Docker Desktop Cleanup (macOS/Windows)

Docker Desktop stores data in a virtual disk image that grows but does not automatically shrink:

# Check Docker Desktop disk usage
# macOS: ~/Library/Containers/com.docker.docker/Data/vms/0/data/Docker.raw
# Windows: %LOCALAPPDATA%\Docker\wsl\data\ext4.vhdx

# On macOS, check the file size
ls -lh ~/Library/Containers/com.docker.docker/Data/vms/0/data/Docker.raw

# Reclaim space: first prune inside Docker
docker system prune -a --volumes

# Then in Docker Desktop:
# Settings > Resources > Disk image size > Apply & Restart
# Or Settings > General > "Reclaim disk space" (if available)

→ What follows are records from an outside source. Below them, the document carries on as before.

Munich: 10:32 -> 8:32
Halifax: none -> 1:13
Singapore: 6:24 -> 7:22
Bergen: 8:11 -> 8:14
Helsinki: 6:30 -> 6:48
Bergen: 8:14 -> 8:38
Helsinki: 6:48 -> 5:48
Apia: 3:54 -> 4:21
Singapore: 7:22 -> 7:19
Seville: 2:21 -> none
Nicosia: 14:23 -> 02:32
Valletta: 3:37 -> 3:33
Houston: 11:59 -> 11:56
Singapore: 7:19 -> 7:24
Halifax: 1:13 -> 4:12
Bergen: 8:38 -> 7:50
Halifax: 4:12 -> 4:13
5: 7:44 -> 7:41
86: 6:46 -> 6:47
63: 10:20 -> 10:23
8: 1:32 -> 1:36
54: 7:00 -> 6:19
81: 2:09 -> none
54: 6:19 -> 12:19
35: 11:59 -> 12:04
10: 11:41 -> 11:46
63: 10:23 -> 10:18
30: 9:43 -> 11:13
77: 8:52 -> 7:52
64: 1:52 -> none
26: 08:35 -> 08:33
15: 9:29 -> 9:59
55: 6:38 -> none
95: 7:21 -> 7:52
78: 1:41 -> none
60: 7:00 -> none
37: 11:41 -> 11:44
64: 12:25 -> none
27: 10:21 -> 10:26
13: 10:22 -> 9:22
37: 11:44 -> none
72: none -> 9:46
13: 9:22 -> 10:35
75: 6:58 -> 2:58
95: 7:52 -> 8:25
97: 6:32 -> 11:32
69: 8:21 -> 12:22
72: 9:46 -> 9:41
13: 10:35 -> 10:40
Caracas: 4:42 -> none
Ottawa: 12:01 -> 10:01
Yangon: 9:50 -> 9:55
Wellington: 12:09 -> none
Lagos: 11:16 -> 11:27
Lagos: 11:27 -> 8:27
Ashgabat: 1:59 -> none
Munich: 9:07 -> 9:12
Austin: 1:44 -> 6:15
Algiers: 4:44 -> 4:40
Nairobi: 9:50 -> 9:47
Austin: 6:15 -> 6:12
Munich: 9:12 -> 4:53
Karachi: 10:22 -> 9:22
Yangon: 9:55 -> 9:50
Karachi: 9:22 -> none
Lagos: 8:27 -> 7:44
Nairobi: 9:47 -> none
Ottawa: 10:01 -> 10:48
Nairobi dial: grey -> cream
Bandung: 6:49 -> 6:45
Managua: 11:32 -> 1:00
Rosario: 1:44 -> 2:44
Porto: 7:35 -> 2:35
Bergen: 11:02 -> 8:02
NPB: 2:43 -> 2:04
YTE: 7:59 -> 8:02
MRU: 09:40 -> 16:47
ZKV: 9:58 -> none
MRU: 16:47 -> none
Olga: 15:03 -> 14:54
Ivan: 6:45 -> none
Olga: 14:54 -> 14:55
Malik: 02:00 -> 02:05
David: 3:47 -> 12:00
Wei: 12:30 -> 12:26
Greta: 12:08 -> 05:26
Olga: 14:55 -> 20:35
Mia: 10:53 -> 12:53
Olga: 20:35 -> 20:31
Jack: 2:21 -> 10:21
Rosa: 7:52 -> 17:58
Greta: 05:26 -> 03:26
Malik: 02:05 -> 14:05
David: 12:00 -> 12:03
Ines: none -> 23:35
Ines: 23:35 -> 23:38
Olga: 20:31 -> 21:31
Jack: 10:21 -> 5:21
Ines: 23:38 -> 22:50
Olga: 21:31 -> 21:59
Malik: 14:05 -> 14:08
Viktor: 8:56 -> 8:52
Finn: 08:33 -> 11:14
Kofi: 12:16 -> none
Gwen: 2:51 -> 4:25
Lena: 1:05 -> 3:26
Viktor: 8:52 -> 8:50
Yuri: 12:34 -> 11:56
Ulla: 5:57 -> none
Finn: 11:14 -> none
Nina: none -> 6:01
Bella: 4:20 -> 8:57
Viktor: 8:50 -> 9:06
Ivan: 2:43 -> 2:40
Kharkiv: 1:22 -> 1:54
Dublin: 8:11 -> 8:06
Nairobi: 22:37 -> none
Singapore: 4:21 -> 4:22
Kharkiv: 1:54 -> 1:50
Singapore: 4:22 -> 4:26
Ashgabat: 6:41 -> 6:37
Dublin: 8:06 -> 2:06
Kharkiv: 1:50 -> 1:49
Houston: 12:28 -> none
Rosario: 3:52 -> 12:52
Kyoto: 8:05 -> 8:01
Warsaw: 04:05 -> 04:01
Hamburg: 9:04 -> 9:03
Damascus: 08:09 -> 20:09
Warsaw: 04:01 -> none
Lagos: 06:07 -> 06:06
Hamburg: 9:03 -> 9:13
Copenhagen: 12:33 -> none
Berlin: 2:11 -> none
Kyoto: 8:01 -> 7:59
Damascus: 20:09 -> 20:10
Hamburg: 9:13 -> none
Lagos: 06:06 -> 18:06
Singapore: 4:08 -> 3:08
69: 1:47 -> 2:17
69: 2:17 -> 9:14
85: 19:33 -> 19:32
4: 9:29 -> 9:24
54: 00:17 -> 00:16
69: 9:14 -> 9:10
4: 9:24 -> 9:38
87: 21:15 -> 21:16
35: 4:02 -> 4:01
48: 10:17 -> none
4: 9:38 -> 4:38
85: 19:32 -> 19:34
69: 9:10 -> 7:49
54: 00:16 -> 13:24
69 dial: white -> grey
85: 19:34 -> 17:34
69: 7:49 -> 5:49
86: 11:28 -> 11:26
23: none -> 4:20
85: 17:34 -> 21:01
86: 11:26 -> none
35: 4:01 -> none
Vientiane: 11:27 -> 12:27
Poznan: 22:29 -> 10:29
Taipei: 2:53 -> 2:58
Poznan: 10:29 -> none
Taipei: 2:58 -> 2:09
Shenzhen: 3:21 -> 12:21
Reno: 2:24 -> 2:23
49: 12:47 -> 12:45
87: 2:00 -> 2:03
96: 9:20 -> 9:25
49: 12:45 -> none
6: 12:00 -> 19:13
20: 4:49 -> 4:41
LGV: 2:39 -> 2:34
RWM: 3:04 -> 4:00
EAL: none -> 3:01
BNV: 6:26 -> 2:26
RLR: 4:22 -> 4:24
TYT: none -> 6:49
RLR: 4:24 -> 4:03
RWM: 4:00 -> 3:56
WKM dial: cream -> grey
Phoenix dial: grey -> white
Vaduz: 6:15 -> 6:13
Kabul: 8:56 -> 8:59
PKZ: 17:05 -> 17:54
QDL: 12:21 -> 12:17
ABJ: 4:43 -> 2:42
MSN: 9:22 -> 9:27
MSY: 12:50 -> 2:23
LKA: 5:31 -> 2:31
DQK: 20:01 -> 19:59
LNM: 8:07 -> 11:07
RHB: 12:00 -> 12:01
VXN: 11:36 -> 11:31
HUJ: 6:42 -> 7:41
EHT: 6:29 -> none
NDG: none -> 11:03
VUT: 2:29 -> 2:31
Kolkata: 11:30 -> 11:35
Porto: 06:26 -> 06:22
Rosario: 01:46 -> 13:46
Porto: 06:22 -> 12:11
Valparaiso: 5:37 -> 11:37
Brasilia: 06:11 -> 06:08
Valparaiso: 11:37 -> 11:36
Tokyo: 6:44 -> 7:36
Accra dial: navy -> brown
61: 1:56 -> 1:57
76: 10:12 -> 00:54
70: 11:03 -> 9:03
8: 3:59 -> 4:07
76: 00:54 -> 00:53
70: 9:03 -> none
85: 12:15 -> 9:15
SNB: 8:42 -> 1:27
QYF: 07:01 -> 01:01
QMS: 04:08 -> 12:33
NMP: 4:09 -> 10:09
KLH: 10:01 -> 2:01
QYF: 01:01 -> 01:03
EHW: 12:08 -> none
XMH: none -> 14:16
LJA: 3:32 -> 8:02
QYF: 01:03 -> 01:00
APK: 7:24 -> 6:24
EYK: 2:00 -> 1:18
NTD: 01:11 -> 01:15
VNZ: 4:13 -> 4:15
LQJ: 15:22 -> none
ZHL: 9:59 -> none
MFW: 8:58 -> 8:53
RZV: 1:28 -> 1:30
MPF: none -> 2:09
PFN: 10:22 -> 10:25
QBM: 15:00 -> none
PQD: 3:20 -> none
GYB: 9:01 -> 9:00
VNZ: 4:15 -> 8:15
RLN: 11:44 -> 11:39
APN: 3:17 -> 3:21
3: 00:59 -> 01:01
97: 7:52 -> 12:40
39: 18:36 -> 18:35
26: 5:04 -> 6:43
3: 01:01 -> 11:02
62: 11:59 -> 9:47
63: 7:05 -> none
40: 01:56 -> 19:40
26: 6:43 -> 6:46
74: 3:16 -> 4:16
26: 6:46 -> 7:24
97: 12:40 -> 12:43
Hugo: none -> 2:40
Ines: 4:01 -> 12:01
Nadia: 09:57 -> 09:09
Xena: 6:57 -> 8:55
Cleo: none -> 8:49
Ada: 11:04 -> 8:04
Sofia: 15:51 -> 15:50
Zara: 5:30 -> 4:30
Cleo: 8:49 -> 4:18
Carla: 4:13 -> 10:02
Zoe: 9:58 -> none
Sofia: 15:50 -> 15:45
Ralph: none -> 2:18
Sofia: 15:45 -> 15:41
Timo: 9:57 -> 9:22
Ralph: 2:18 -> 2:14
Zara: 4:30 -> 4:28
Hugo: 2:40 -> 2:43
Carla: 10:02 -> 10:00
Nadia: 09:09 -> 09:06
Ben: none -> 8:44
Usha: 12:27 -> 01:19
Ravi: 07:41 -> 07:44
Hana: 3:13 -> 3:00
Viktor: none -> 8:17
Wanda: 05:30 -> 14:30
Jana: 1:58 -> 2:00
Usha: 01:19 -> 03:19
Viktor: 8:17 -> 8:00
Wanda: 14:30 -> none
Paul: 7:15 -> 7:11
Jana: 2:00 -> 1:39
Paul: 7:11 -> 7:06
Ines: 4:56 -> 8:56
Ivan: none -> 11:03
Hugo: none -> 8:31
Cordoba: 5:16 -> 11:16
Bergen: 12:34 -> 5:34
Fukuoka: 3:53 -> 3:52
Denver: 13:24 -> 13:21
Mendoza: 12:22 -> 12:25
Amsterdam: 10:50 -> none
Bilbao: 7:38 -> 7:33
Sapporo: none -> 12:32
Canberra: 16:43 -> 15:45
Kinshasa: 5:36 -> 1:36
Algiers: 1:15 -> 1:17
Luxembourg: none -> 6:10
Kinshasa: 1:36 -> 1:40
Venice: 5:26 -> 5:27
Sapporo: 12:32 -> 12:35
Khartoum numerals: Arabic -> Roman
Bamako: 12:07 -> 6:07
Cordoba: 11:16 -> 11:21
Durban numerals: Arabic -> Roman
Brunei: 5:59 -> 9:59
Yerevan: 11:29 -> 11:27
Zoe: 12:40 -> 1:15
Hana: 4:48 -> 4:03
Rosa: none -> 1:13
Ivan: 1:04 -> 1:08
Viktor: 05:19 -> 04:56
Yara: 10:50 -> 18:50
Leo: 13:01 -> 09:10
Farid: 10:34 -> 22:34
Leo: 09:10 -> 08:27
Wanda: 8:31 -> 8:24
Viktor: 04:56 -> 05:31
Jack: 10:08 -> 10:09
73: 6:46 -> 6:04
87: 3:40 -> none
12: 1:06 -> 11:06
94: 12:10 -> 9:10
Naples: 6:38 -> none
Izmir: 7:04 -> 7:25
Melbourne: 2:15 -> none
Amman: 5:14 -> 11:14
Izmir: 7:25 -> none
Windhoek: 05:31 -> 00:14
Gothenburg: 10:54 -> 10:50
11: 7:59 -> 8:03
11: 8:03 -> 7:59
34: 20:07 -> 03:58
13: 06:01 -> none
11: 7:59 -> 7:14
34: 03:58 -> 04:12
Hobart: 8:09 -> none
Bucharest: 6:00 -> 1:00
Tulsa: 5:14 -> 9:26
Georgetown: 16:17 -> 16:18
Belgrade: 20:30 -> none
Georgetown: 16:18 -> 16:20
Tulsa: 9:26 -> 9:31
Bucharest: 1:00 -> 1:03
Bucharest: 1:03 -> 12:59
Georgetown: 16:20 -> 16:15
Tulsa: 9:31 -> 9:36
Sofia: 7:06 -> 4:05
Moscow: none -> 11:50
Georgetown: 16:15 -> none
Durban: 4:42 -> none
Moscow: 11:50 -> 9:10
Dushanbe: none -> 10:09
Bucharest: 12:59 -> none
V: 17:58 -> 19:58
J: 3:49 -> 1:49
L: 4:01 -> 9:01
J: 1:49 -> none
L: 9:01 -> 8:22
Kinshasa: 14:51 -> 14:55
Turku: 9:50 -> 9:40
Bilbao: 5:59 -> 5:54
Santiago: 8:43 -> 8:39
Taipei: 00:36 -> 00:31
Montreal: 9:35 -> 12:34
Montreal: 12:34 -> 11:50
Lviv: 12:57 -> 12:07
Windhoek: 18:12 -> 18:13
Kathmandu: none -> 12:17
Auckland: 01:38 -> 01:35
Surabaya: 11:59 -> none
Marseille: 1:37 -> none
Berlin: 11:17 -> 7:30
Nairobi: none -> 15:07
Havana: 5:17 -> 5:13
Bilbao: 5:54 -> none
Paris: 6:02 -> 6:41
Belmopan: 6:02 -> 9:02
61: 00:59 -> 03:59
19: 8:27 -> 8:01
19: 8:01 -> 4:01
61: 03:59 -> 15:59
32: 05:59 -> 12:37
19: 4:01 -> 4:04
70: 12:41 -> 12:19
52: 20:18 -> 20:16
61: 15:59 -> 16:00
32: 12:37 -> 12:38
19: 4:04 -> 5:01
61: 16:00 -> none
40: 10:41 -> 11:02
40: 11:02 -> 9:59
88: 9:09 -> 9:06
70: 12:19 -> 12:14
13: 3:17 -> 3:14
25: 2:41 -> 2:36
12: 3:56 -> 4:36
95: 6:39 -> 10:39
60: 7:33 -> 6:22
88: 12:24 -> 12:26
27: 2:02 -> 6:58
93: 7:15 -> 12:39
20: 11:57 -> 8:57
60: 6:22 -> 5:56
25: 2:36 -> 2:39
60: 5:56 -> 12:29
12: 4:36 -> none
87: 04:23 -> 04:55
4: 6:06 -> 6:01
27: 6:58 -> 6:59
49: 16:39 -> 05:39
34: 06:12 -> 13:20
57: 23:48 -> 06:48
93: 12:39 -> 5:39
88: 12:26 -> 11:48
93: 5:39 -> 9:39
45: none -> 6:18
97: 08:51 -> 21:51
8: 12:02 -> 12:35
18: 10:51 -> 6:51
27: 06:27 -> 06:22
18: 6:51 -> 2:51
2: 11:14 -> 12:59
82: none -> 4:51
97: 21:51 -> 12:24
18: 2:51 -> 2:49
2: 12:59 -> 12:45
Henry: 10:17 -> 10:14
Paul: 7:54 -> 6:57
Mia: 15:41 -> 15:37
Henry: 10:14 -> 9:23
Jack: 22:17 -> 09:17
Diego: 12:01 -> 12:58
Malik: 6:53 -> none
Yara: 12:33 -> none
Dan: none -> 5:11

# Nuclear option: Reset Docker Desktop
# This removes ALL Docker data
# Settings > Reset > Reset to factory defaults

Advanced: Analyzing Overlay2 Storage

If docker system df does not tell you enough, dig into the storage driver directly:

# Find the largest overlay2 layers
sudo du -sh /var/lib/docker/overlay2/* | sort -rh | head -20

# Map a large layer to its image or container
LAYER="abc123def456"
# Check if it belongs to an image
docker image inspect $(docker images -q) | jq -r --arg layer "$LAYER" \
  '.[] | select(.GraphDriver.Data.UpperDir | contains($layer)) | .RepoTags[]'

# Check if it belongs to a container
docker inspect $(docker ps -aq) | jq -r --arg layer "$LAYER" \
  '.[] | select(.GraphDriver.Data.UpperDir | contains($layer)) | .Name'

# Find what's consuming space inside a specific container
docker exec mycontainer du -sh /* 2>/dev/null | sort -rh | head

Prevention: Best Practices

  1. Use multi-stage builds to keep production images small
  2. Configure log rotation in daemon.json for all containers
  3. Use specific image tags instead of pulling :latest repeatedly
  4. Remove temporary containers with docker run --rm
  5. Use .dockerignore to keep build contexts small
  6. Schedule automated cleanup via cron or systemd timers
  7. Monitor disk usage with alerts before it becomes critical
  8. Use named volumes deliberately and remove them when no longer needed
  9. Set build cache limits: docker builder prune --keep-storage 10GB
  10. Clean up in CI/CD pipelines after each build

Platforms like usulnet provide a dashboard view of disk usage across all your Docker hosts, making it straightforward to identify which nodes need cleanup before disk pressure becomes a problem. This visibility is especially valuable in multi-node environments where you cannot easily check each server individually.

Quick Reference

Task Command
See overall usage docker system df
Remove everything unused docker system prune -a --volumes
Remove stopped containers docker container prune
Remove unused images docker image prune -a
Remove orphaned volumes docker volume prune
Remove build cache docker builder prune -a
Remove unused networks docker network prune
Remove items older than 7d docker system prune -a --filter "until=168h"
Truncate container log truncate -s 0 /var/lib/docker/containers/ID/ID-json.log

Conclusion

Docker disk management is not optional. Every production Docker host needs a cleanup strategy, whether it is a weekly cron job, monitoring alerts, or both. Start with docker system df to understand your current situation, set up log rotation immediately if you have not already, and schedule automated cleanup for at least stopped containers and dangling images. The goal is never to see "no space left on device" in production.